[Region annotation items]
/---

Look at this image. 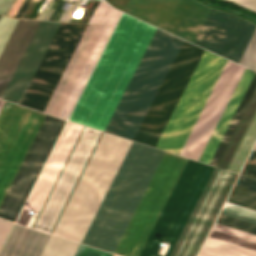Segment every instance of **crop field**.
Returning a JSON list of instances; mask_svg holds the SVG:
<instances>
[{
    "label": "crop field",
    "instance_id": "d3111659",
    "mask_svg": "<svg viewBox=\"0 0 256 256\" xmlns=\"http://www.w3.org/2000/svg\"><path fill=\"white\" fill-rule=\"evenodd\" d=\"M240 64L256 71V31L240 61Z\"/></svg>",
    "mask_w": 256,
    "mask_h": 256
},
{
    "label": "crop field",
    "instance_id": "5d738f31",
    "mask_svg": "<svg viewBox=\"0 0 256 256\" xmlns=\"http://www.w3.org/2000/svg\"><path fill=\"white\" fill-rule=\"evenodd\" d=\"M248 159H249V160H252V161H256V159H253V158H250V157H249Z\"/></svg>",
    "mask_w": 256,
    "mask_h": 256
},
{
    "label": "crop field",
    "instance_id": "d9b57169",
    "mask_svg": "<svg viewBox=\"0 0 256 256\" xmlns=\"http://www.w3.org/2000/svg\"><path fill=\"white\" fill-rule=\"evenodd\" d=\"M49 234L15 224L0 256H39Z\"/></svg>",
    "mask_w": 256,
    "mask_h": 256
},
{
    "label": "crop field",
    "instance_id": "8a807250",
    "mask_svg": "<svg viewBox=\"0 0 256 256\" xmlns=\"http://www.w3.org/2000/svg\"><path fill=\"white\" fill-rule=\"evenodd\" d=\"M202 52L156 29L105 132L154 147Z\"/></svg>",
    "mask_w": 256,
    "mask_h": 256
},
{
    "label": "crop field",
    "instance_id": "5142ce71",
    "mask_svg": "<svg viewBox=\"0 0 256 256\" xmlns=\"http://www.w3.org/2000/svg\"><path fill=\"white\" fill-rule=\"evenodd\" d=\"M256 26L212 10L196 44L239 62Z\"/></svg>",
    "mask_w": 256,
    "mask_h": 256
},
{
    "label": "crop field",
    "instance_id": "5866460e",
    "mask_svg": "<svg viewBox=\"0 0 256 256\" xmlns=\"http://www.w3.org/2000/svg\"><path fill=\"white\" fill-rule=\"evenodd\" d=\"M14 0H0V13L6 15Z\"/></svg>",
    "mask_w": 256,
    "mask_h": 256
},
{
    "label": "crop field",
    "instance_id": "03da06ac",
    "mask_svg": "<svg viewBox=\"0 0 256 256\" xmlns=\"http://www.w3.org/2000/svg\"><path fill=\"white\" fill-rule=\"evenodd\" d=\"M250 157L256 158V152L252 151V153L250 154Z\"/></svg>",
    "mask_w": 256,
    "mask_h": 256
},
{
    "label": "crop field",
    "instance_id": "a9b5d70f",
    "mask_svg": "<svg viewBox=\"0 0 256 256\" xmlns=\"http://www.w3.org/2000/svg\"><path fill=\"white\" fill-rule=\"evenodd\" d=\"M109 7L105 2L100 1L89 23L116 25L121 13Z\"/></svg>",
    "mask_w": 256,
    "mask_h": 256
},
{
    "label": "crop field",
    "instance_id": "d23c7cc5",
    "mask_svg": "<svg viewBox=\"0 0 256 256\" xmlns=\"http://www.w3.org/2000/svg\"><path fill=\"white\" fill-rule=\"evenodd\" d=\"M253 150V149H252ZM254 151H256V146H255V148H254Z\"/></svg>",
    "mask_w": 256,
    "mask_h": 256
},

\---

== Task details ==
List every line in the records above that contains the string "instances", matching case exactly.

== Solution ==
Returning a JSON list of instances; mask_svg holds the SVG:
<instances>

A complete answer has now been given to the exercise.